Because this love, in all its wonder, demands all of us. It wants us all in. This love wants us to be all of us, seen, and never settle. It’s intense, shakes you to your core, and also all-empowering.

It means we’re independently invincible as individuals AND confidently codependent in relationships.
It means we know we can love and be loved AND be the fullest expression of ourselves.
It means we’re worthy; in deserving love AND what we really desire.

But we’ve been taught our whole lives that we can’t possibly be the truest version of ourselves AND be loved. We’re taught it’s an either/or situation. You have to choose.

But I refuse to believe this.

We learn this lie from the world. So I want to accumulate proof that I can be that messy, complicated, wanting, big, powerful, fully expressed version of myself AND for my love story to be my greatest story. It’s scary and I’m constantly learning, but it’s both deeply peaceful and powerful and I wouldn’t have it any other way anymore. I have to keep coming back to an unshakable place within myself.

Because the way we love is the way we live.

Once you clearly and confidently know who you are, then you won’t hold yourself back in exchange for love anymore – which empowers you to play bigger in all areas of your life.

So this work, this change, this new level of love and ourselves doesn’t start with them or fighting what frustrates us. It starts with us.

Imagine if it stopped being normal for us to ignore our gut feelings, silence our inner voice, and hold back our own powerful soul in love. Just think of what your relationship, your life, your impact on others would be like if we loved liberated… just how powerful that would be.

Because as a client said to me this week about the opposite; it’s both boring and tiring.

It’s boring and tiring to not be free to be you.
It’s boring and tiring to hide who you are and what you truly want.
It’s boring and tiring to always small talk and never talk about the stuff that really matters to our hearts.
It’s boring and tiring to constantly overthink everything, worry all the time, and stay stuck in your head.
It’s boring and tiring to be “proper” and “good”.
It’s boring and tiring to play by the rules all the time.
It’s boring and tiring to not explore sexually, to not be physically intimately vulnerable, and to not feel chest-heaving, sigh-worthy satisfied.
It’s boring and tiring to care so much about what they think.
It’s boring and tiring to hold on so damn tight.
It’s boring and tiring to be unable to creatively express yourself.
It’s boring and tiring to constantly strive for perfection and never put anything out into the world.
It’s boring and tiring to deny ourselves pleasure, power, passion.
It’s boring and tiring to keep everyone else so comfortable while your own body is saying something is off.

And it’s boring and tiring to be boring and tiring.

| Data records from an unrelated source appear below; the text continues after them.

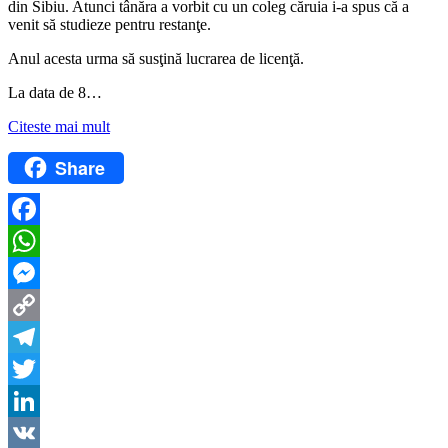
din Sibiu. Atunci tânăra a vorbit cu un coleg căruia i-a spus că a
venit să studieze pentru restanţe.
Anul acesta urma să susţină lucrarea de licenţă.
La data de 8…
Citeste mai mult
Share
Facebook
WhatsApp
Messenger
Copy
Link
Telegram
Twitter
LinkedIn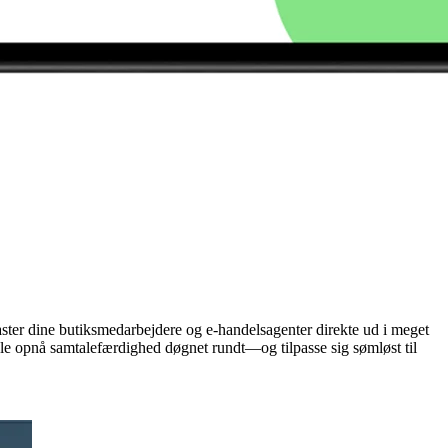
aster dine butiksmedarbejdere og e-handelsagenter direkte ud i meget
onale opnå samtalefærdighed døgnet rundt—og tilpasse sig sømløst til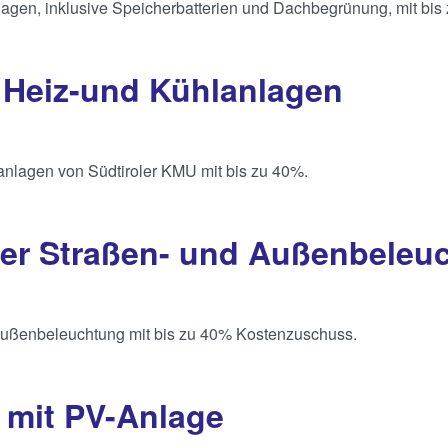
gen, inklusive Speicherbatterien und Dachbegrünung, mit bis 
 Heiz-und Kühlanlagen
anlagen von Südtiroler KMU mit bis zu 40%.
der Straßen- und Außenbeleu
 Außenbeleuchtung mit bis zu 40% Kostenzuschuss.
mit PV-Anlage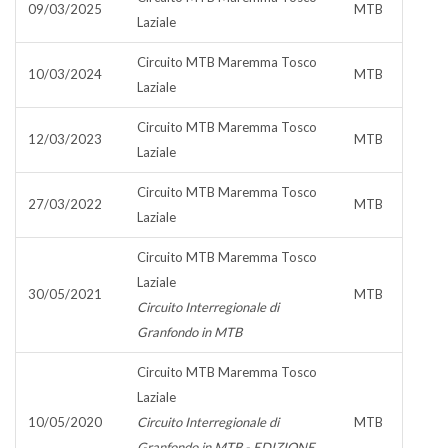
09/03/2025
MTB
Laziale
Circuito MTB Maremma Tosco
10/03/2024
MTB
Laziale
Circuito MTB Maremma Tosco
12/03/2023
MTB
Laziale
Circuito MTB Maremma Tosco
27/03/2022
MTB
Laziale
Circuito MTB Maremma Tosco
Laziale
30/05/2021
MTB
Circuito Interregionale di
Granfondo in MTB
Circuito MTB Maremma Tosco
Laziale
10/05/2020
Circuito Interregionale di
MTB
Granfondo in MTB - EDIZIONE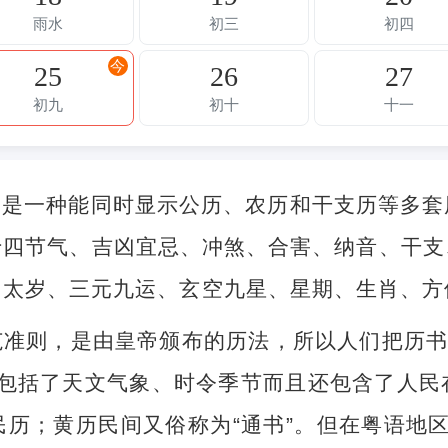
雨水
初三
初四
今
25
26
27
初九
初十
十一
，是一种能同时显示公历、农历和干支历等多套
十四节气、吉凶宜忌、冲煞、合害、纳音、干支
、太岁、三元九运、玄空九星、星期、生肖、方
准则，是由皇帝颁布的历法，所以人们把历书
不但包括了天文气象、时令季节而且还包含了人
历；黄历民间又俗称为“通书”。但在粤语地区，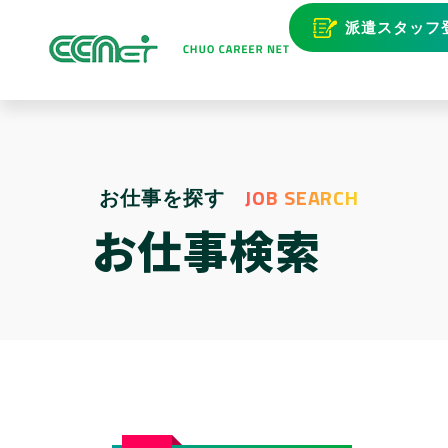
派遣スタッフ
JOB SEARCH
お仕事を探す
お仕事検索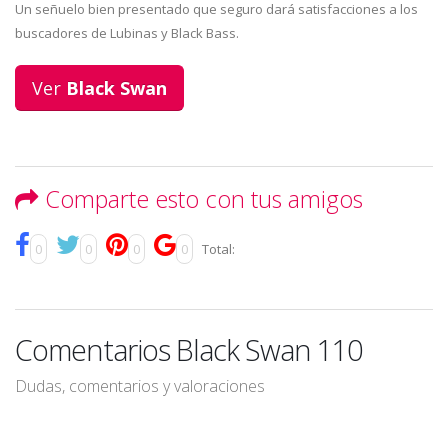
Un señuelo bien presentado que seguro dará satisfacciones a los
buscadores de Lubinas y Black Bass.
Ver
Black Swan
Comparte esto con tus amigos
0
0
0
0
Total:
Comentarios Black Swan 110
Dudas, comentarios y valoraciones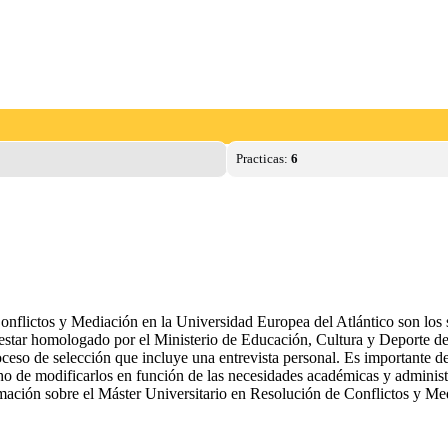
Practicas:
6
flictos y Mediación en la Universidad Europea del Atlántico son los sig
be estar homologado por el Ministerio de Educación, Cultura y Deporte de
oceso de selección que incluye una entrevista personal. Es importante de
ho de modificarlos en función de las necesidades académicas y administra
ormación sobre el Máster Universitario en Resolución de Conflictos y Me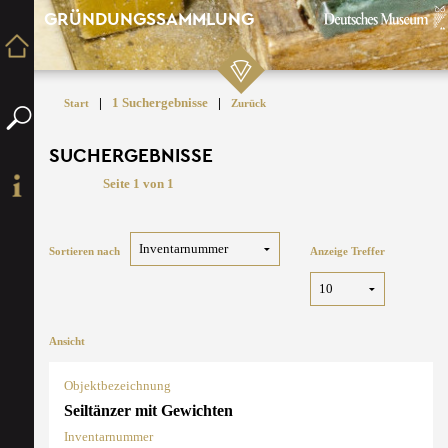
GRÜNDUNGSSAMMLUNG
|
1 Suchergebnisse
|
Start
Zurück
SUCHERGEBNISSE
Seite 1 von 1
Sortieren nach
Anzeige Treffer
Ansicht
Objektbezeichnung
Seiltänzer mit Gewichten
Inventarnummer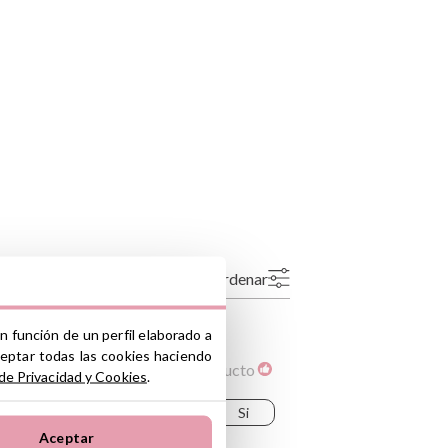
Ordenar
Más recientes
Valoraciones más altas
n función de un perfil elaborado a
Más antiguo
Valoraciones más bajas
ceptar todas las cookies haciendo
Lo más útil
Recomendaría este producto
 de Privacidad y Cookies
.
¿Te ha resultado útil esta reseña?
Si
Aceptar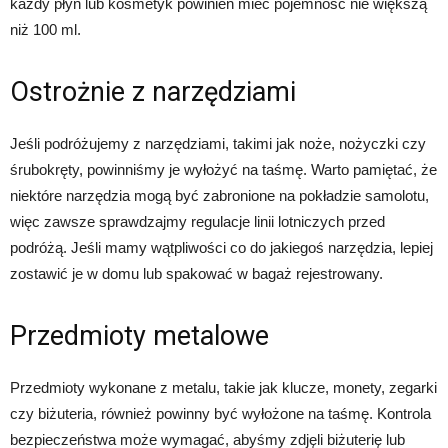
każdy płyn lub kosmetyk powinien mieć pojemność nie większą
niż 100 ml.
Ostrożnie z narzędziami
Jeśli podróżujemy z narzędziami, takimi jak noże, nożyczki czy
śrubokręty, powinniśmy je wyłożyć na taśmę. Warto pamiętać, że
niektóre narzędzia mogą być zabronione na pokładzie samolotu,
więc zawsze sprawdzajmy regulacje linii lotniczych przed
podróżą. Jeśli mamy wątpliwości co do jakiegoś narzędzia, lepiej
zostawić je w domu lub spakować w bagaż rejestrowany.
Przedmioty metalowe
Przedmioty wykonane z metalu, takie jak klucze, monety, zegarki
czy biżuteria, również powinny być wyłożone na taśmę. Kontrola
bezpieczeństwa może wymagać, abyśmy zdjęli biżuterię lub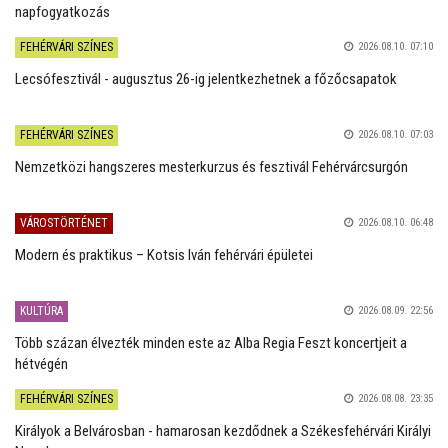
napfogyatkozás
FEHÉRVÁRI SZÍNES
2026.08.10. 07:10
Lecsófesztivál - augusztus 26-ig jelentkezhetnek a főzőcsapatok
FEHÉRVÁRI SZÍNES
2026.08.10. 07:03
Nemzetközi hangszeres mesterkurzus és fesztivál Fehérvárcsurgón
VÁROSTÖRTÉNET
2026.08.10. 06:48
Modern és praktikus – Kotsis Iván fehérvári épületei
KULTÚRA
2026.08.09. 22:56
Több százan élvezték minden este az Alba Regia Feszt koncertjeit a
hétvégén
FEHÉRVÁRI SZÍNES
2026.08.08. 23:35
Királyok a Belvárosban - hamarosan kezdődnek a Székesfehérvári Királyi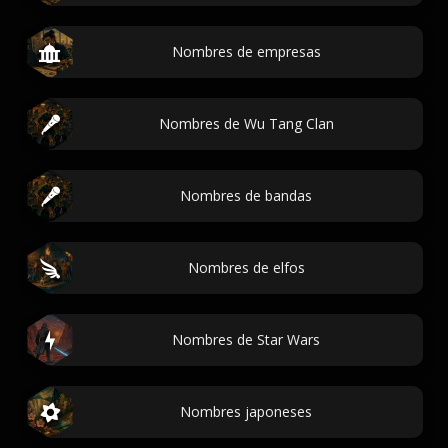
Nombres de empresas
Nombres de Wu Tang Clan
Nombres de bandas
Nombres de elfos
Nombres de Star Wars
Nombres japoneses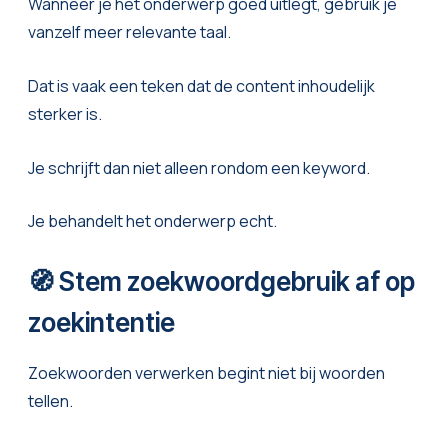
Wanneer je het onderwerp goed uitlegt, gebruik je
vanzelf meer relevante taal.
Dat is vaak een teken dat de content inhoudelijk
sterker is.
Je schrijft dan niet alleen rondom een keyword.
Je behandelt het onderwerp echt.
🧭 Stem zoekwoordgebruik af op
zoekintentie
Zoekwoorden verwerken begint niet bij woorden
tellen.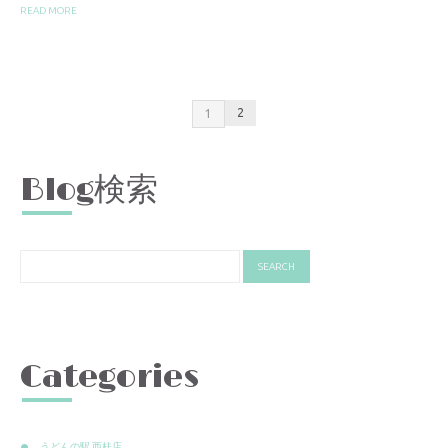
READ MORE
2
1
Blog検索
Categories
うどんの駅 西桂店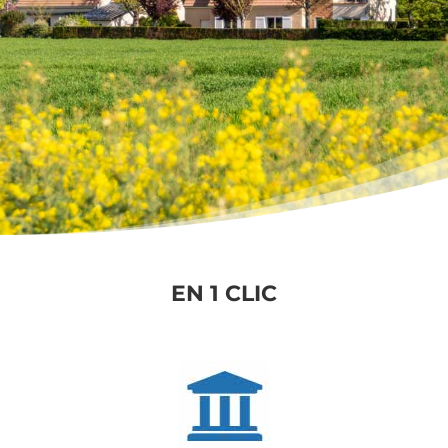
EN 1 CLIC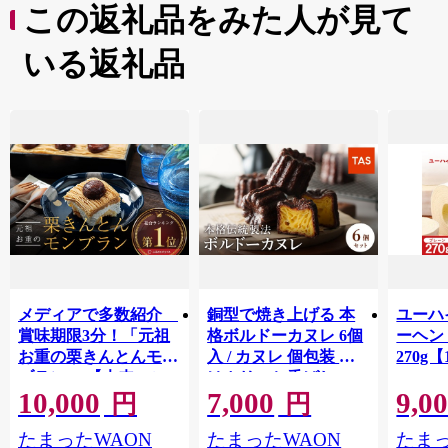
この返礼品をみた人が見て
いる返礼品
メディアで多数紹介
銅型で焼き上げる 本
ユーハ
賞味期限3分！「元祖
格ボルドーカヌレ 6個
ーヘ
お重の栗きんとんモン
入 / カヌレ 個包装 外
270g【
ブラン」 【未来のご
はカリッと香ばしい
10,000
7,000
9,0
褒美】スイーツ 栗 モ
中はもっちり ラム酒
円
円
ンブラン くりきんと
バニラ お取り寄せ ス
たまったWAON
たまったWAON
たまっ
ん デザート ご褒美 お
イーツ 焼き菓子 詰め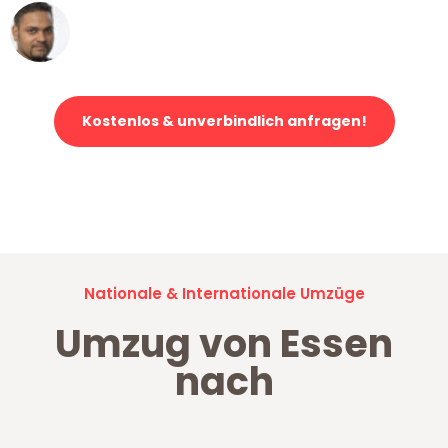
Ümit Y.
Klaviertransport in Essen
Kostenlos & unverbindlich anfragen!
Jetzt anfragen und der nächste glückliche Kunde werden. Alle
Umzugsanfragen sind zu
100% kostenlos & unverbindlich!
Nationale & Internationale Umzüge
Umzug von Essen
nach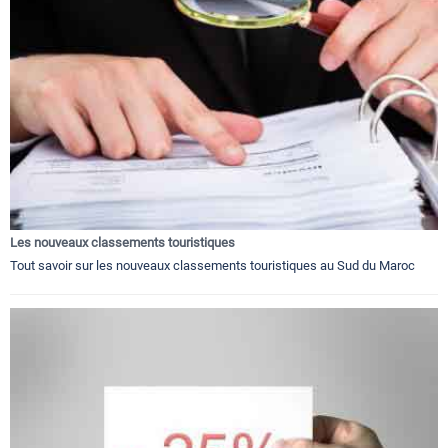
Les nouveaux classements touristiques
Tout savoir sur les nouveaux classements touristiques au Sud du Maroc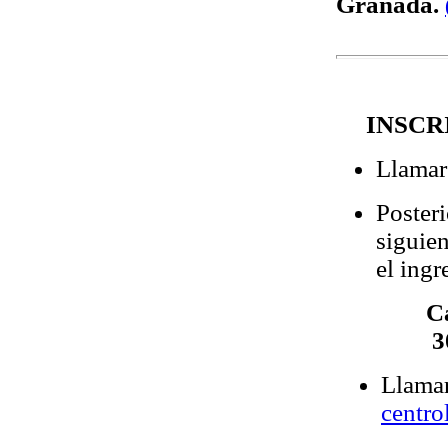
Granada.
INSCR
Llamar
Posteri
siguien
el ingr
Caja R
3023 0
Llamar
centr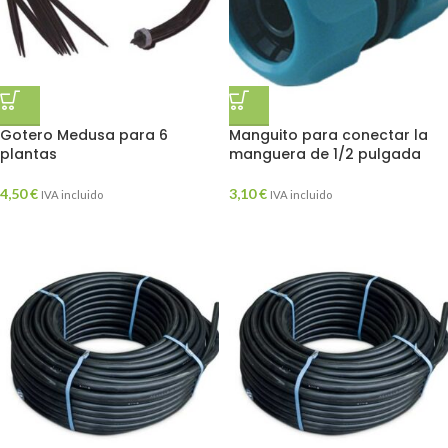
Gotero Medusa para 6
Manguito para conectar la
plantas
manguera de 1/2 pulgada
4,50
€
3,10
€
IVA incluido
IVA incluido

We all know a person who hints at what it would be like to be worthy of love and be fully themselves. They’re carefree, radiant, trusting their gut, passionate, living in the moment, have endless energy, fiery, flowing love, and full of life. They ooze freedom and presence. They’re grounded in who they are. They’re magnetic. They change the world, maybe just a little bit.

There’s that version of yourself within yourself right now.

Think of if that were you; the un-held back version of yourself who isn’t afraid of losing love… how would it feel, how would you show up, how would your life change?

If you never meet yourself, then you’ll never feel safe to be yourself.

Let your energy be stronger than anyone else’s, tap into your power, speak your truth.

The truer to yourself you become, the more love the world has for you… in all its forms.

Let’s change the way we’re conditioned for love so we can live liberated as a whole.